(Source information):
========================

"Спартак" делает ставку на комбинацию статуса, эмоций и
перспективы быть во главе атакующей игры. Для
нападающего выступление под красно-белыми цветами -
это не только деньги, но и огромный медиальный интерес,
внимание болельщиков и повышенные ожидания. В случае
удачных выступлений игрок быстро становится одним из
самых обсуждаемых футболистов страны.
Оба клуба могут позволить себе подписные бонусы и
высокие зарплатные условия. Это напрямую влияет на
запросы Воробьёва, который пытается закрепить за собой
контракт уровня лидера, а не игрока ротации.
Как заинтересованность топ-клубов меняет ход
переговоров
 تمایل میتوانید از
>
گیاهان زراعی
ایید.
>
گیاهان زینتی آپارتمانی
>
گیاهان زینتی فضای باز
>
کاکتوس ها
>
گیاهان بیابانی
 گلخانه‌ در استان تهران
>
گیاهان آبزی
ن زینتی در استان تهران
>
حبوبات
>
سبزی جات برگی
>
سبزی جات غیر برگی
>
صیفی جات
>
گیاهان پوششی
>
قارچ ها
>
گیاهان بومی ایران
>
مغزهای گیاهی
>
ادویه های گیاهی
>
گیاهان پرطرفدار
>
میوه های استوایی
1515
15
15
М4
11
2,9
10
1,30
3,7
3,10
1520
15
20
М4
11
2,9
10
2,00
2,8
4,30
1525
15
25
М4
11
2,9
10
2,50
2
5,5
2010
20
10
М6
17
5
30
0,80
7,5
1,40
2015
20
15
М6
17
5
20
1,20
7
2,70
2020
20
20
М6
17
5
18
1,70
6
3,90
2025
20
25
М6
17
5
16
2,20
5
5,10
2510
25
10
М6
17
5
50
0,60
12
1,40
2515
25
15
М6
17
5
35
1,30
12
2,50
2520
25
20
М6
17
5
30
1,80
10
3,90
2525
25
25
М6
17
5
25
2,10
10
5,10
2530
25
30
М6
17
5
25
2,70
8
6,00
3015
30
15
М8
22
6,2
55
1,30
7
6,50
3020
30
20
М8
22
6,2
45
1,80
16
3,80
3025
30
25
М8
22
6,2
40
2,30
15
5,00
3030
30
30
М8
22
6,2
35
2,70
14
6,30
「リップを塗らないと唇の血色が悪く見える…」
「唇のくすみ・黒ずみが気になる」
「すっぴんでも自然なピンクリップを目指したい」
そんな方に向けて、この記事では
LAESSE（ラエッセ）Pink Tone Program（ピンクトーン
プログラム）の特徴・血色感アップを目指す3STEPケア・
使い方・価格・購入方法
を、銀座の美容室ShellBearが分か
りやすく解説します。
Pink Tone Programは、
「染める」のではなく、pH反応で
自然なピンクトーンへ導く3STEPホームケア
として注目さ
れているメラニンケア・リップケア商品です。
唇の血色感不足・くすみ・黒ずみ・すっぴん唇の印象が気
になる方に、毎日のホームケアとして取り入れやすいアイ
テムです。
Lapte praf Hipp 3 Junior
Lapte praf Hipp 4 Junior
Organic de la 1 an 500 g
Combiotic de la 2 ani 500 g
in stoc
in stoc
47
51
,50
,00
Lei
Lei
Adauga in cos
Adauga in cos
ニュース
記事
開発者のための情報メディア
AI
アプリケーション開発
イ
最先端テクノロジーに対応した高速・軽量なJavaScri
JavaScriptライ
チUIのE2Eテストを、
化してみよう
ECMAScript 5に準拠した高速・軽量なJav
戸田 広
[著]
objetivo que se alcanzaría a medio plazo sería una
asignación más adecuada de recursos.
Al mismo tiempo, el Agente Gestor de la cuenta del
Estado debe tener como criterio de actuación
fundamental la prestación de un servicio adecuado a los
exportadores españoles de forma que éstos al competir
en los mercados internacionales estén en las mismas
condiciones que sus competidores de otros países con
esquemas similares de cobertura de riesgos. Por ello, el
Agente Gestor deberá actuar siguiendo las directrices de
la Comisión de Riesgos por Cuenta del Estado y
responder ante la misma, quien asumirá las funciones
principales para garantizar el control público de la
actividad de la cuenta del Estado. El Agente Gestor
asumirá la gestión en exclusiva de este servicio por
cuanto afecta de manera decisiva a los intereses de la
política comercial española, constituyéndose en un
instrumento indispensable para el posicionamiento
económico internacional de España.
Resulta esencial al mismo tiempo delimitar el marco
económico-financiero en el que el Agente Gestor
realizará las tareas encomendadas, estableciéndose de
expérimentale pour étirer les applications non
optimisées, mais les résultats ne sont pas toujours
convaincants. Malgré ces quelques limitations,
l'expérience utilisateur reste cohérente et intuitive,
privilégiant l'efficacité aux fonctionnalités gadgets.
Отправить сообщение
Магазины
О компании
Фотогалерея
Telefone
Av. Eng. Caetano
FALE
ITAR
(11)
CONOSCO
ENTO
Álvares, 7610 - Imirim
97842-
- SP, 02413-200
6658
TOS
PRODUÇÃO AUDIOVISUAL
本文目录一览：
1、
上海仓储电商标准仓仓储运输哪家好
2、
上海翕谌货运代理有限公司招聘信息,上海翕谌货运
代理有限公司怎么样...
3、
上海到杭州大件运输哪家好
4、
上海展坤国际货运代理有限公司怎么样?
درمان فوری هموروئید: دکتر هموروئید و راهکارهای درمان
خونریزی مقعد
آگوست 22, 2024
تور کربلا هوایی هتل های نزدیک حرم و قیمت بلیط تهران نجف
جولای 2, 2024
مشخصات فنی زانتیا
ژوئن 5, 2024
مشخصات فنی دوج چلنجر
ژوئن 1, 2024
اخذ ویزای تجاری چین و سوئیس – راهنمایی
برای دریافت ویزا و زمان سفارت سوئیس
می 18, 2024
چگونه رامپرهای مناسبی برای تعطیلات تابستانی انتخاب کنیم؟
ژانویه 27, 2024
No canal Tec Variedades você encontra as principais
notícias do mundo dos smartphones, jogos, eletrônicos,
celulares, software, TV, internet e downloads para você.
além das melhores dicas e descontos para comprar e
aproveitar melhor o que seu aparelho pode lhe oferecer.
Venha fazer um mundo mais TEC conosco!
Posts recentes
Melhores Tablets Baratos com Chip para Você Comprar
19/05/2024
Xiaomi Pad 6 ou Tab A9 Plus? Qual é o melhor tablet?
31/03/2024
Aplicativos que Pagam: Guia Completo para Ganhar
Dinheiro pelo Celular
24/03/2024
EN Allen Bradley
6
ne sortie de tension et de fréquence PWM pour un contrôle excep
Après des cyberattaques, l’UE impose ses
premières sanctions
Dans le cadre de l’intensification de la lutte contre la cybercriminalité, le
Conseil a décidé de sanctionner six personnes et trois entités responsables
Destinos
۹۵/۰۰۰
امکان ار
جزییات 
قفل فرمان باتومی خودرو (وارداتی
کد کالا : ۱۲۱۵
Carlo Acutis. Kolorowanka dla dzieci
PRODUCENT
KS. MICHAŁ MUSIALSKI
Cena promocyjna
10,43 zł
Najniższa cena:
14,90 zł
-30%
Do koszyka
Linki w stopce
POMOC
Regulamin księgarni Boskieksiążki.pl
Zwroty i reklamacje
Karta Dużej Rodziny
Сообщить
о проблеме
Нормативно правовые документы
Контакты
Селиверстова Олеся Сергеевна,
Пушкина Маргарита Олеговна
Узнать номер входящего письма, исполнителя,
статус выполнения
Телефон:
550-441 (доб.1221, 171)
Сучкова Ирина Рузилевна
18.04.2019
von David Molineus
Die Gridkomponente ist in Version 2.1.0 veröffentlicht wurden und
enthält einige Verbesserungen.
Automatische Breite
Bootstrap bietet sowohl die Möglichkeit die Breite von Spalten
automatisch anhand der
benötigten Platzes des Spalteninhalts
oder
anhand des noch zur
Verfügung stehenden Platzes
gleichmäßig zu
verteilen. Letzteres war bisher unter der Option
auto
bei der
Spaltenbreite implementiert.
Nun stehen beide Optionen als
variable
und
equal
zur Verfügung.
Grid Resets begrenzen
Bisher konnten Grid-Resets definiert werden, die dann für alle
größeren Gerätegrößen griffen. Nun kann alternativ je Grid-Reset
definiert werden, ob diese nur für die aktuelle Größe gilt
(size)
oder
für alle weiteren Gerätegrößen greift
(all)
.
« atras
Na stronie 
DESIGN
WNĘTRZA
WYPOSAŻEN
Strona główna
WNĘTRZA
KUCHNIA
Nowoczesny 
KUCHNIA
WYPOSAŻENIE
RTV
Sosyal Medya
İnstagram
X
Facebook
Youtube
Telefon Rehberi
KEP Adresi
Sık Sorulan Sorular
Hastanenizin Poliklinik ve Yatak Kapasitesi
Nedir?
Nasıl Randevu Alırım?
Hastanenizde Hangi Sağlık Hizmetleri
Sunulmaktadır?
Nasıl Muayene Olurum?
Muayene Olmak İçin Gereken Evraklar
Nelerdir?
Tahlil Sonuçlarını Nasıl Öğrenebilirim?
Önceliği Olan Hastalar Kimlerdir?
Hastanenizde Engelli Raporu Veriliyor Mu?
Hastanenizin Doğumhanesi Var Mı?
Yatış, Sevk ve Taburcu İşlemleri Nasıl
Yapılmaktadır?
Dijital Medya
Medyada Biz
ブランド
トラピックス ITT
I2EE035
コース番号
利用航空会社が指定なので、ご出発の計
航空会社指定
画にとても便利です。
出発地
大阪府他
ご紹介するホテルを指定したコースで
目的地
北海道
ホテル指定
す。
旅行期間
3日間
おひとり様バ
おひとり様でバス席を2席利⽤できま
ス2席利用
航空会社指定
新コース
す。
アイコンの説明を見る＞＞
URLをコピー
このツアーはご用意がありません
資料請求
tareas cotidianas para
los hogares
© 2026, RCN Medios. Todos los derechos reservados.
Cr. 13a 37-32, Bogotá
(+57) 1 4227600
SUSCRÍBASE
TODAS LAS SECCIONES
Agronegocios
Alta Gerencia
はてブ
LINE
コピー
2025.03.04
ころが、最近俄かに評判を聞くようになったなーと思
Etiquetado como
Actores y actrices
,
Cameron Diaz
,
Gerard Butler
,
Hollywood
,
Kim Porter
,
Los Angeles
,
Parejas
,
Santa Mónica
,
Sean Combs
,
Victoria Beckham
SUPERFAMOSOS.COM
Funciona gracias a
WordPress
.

========================

(Exercise goal): Rewrite everything from the start of the items down to the line containing "это не только", substituting "финансы" for "деньги" and leaving all else unchanged.

(Reply):
"Спартак" делает ставку на комбинацию статуса, эмоций и
перспективы быть во главе атакующей игры. Для
нападающего выступление под красно-белыми цветами -
это не только финансы, но и огромный медиальный интерес,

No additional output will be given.